▶ TEXT SEGMENT
A wealthy family

These figures represent the members of a wealthy familia like those who may have resided in the luxurious townhouses of Augusta Raurica. The mistress (mater familias) runs the household with a firm hand. The wet nurse takes care of the baby and a private tutor teaches the older daughter. The master of the house (pater familias) receives his business partners at his home and invites them to partake in sumptuous feasts.

Pater familias

Augusta Raurica - pater familias - drawing Bernard Reymond, Yverdon

The pater familias was the highest-ranking member, the head of the Roman family. He had unlimited power over his familia, owned the property and wealth, and represented the household in public.

Augusta Raurica - couple from a funerary relief. Sandstone. AD 210-250. Augusta Raurica, Lower Town. Photo Susanne Schenker

Couple from a funerary relief. Sandstone. AD 210-250. Augusta Raurica, Lower Town.

Mater familias

Augusta Raurica - mater familias - drawing Bernard Reymond, Yverdon

His wife ran the household and reared the children. Marriages were often arranged, particularly among the upper classes. Matches were made for the families’ financial and social gain.

Augusta Raurica - lamp with couple - Photo Susanne Schenker

Lamp with couple. Pottery. AD 50-100. Augusta Raurica, women’s baths.


Augusta Raurica - daughter - drawing Bernard Reymond, Yverdon

In the families of Roman citizens girls were prepared for their future roles as a wives and mothers, while boys were made ready to take up their position as head of the family and to be a good citizen. Children of wealthier families went to school from the age of 6 or 7. They learnt to read, write and do arithmetic. Children from poorer backgrounds, however, had no option but to work.

Photo Fibbi-Aeppli, Grandson

Ivory doll from the grave of a 14 or 15-year-old girl. Yverdon-les-Bains, VD.

▶ WORK INSTRUCTION A
In the text about the wealthy family, at what age did children of wealthier families begin school?
▶ WORK INSTRUCTION B
From the text about the wealthy family, copy the passage between "The pater familias" and "and social gain.", inclusive.
The records are separate material and are not connected to the text about the wealthy family.

▶ SUPPLIED ENTRIES
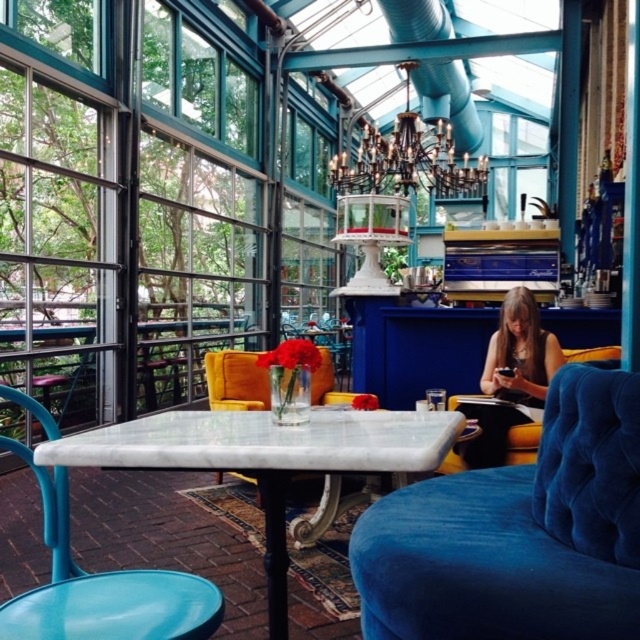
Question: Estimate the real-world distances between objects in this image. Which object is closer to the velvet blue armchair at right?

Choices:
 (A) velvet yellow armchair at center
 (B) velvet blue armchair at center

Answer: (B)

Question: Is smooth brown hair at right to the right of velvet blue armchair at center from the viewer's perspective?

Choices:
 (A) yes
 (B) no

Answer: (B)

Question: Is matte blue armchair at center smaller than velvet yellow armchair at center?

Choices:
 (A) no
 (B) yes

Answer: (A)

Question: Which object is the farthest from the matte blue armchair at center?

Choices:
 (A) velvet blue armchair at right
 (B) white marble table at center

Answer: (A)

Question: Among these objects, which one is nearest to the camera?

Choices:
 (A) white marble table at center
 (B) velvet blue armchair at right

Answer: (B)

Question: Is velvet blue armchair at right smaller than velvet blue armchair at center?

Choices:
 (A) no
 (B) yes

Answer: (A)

--

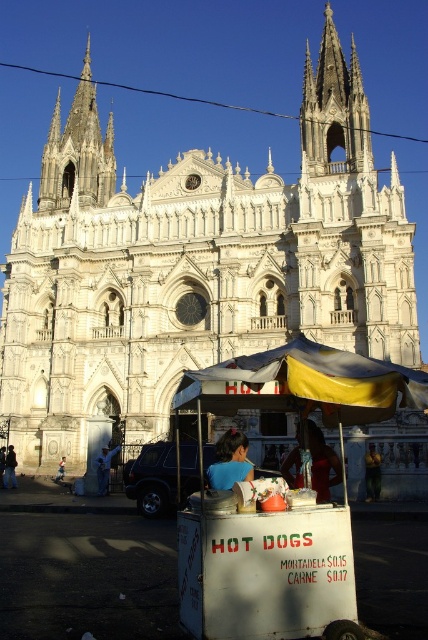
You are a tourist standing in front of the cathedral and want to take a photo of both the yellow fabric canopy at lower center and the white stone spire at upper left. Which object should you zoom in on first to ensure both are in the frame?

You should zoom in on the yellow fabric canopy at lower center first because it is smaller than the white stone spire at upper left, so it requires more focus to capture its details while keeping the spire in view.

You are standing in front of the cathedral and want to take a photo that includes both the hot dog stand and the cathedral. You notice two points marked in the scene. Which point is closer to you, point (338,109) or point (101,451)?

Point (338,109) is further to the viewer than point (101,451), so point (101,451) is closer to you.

▶ EXERCISE RESULT A
From the age of 6 or 7.

▶ EXERCISE RESULT B
The pater familias was the highest-ranking member, the head of the Roman family. He had unlimited power over his familia, owned the property and wealth, and represented the household in public.

Augusta Raurica - couple from a funerary relief. Sandstone. AD 210-250. Augusta Raurica, Lower Town. Photo Susanne Schenker

Couple from a funerary relief. Sandstone. AD 210-250. Augusta Raurica, Lower Town.

Mater familias

Augusta Raurica - mater familias - drawing Bernard Reymond, Yverdon

His wife ran the household and reared the children. Marriages were often arranged, particularly among the upper classes. Matches were made for the families’ financial and social gain.